Magnetometers and measuring magnetic fields in space
Magnetometers measure the Magnetic Field Intensity, B threading a sensor either as a magnitude measure |B| (scalar instrument) or as individual components Bx, By, Bz (vector instruments).
We distinguish between DC magnetometers which are sensitive in the bandwidth (0-60Hz) from AC magnetometers such as search coils which are sensitive at higher frequencies (>100Hz) and used in the study of wave phenomena.
Magnetometers for space
There are numerous methods of making magnetic field measurements. Some of the most common are detailed in the table below. For space applications the extreme environments, scientific ranging requirements and limited resources (low mass, low power) mean in practise the majority of space born magnetometers are either fluxgate or optically pumped designs such Vector Helium Magnetometers (VHM). VHM instruments have better resolution and stability than fluxgates and our laboratory has contributed hardware for the instruments flown on the Ulysses and Cassini spacecraft.

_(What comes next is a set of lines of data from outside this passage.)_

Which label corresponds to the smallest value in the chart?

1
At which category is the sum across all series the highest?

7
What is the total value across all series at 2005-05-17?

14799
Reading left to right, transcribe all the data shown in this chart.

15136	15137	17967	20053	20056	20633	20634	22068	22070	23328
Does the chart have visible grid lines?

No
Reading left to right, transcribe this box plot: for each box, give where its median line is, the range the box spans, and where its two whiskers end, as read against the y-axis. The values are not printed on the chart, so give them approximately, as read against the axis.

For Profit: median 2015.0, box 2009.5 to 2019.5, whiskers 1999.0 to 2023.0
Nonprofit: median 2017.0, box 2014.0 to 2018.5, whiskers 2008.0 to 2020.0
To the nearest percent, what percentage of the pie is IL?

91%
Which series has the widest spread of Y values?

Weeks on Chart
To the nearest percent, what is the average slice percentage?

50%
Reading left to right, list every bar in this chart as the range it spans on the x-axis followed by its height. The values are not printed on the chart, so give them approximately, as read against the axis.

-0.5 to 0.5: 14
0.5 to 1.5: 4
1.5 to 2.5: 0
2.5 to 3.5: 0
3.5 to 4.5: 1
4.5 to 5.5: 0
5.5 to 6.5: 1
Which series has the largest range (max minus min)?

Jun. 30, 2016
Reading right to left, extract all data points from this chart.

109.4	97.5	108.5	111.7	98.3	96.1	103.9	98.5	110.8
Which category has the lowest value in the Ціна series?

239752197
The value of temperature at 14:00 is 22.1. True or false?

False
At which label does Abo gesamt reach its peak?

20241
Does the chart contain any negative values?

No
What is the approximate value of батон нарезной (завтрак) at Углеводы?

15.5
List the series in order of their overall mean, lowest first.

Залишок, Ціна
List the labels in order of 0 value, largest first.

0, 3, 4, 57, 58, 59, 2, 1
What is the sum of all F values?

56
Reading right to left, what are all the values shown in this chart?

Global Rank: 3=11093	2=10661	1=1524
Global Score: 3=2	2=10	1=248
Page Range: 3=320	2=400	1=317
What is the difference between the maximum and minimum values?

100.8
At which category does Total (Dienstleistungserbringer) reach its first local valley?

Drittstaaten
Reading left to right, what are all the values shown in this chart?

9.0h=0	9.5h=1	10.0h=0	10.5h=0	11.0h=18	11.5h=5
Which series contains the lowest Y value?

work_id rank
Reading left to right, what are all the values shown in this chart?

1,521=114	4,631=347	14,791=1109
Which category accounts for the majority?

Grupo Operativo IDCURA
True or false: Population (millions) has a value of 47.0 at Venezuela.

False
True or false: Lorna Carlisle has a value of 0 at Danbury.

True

Fluxgates are much more common due to their significantly lower mass & power and Imperial College instruments are currently in-flight on board the Cluster missions, were successfully flown on the Ulysses & Double Star missions. The optimum space magnetometer instrument suite from a space science point of view is a fluxgate and VHM combination for the purpose of cross calibration. However due to mass and power constraints, this is not realistic for the vast majority of space missions.
Common Magnetometers
Sensor Technology | Range (T) | Suitable for space flight |
---|---|---|
SQUID |
10-14 - 10 |
No - Cryostat needed |
Optically Pumped |
10-12 - 10-4 |
Yes - B and |B| |
Nuclear Precession |
10-11 - 10-2 |
Yes - |B| |
Fluxgate |
10-10 - 10-4 |
Yes - B |
Magnetoresistor |
10-10 - 104 |
No - poor temperature stability |
Hall effect |
10-3 - 102 |
No - poor resolution at low field |
Search Coil |
10-12 - 106 |
Yes for AC fields |
Measurement Range
Space borne magnetometers are designed to work over large field ranges - during a planetary fly-by the magnetic field may typically approach thousands of nT (if the planet has a magnetic field) whereas in the solar wind the ambient field can be typically sub nT. To resolve such very low fields it is usual to mount magnetometer sensors on rigid booms (typically some metres in length) away from the spacecraft in order to minimise the effect of magnetic contamination from spacecraft materials and currents. Space plasma missions will often include a Magnetic Cleanliness Programme to ensure that the field seen by the magnetometer due to spacecraft is within a precise limit defined by the scientific requirements of the mission.
Instrument Stability
Stability is a fundamental requirement for magnetometer measurements to ensure a profitable scientific return. Considerable effort is thus expended during design stages to ensure instrument sensor and sense electronics are stable & robust with respect to radiation damage, launch loads and thermal cycling due to eclipse etc. (often a dedicated sensor heater may be employed on deeper space missions). Due to the relative importance of magnetic field measurements fully redundant instrument designs are commonplace. Stability of the sensor calibration paramaters (ie noise, alignment, gain, offset and their associated temperature dependence) is also critical and numerous techniques have been developed for accurate determination of sensor calibration in-flight i.e. translating sensor 'volts' into 'nT'.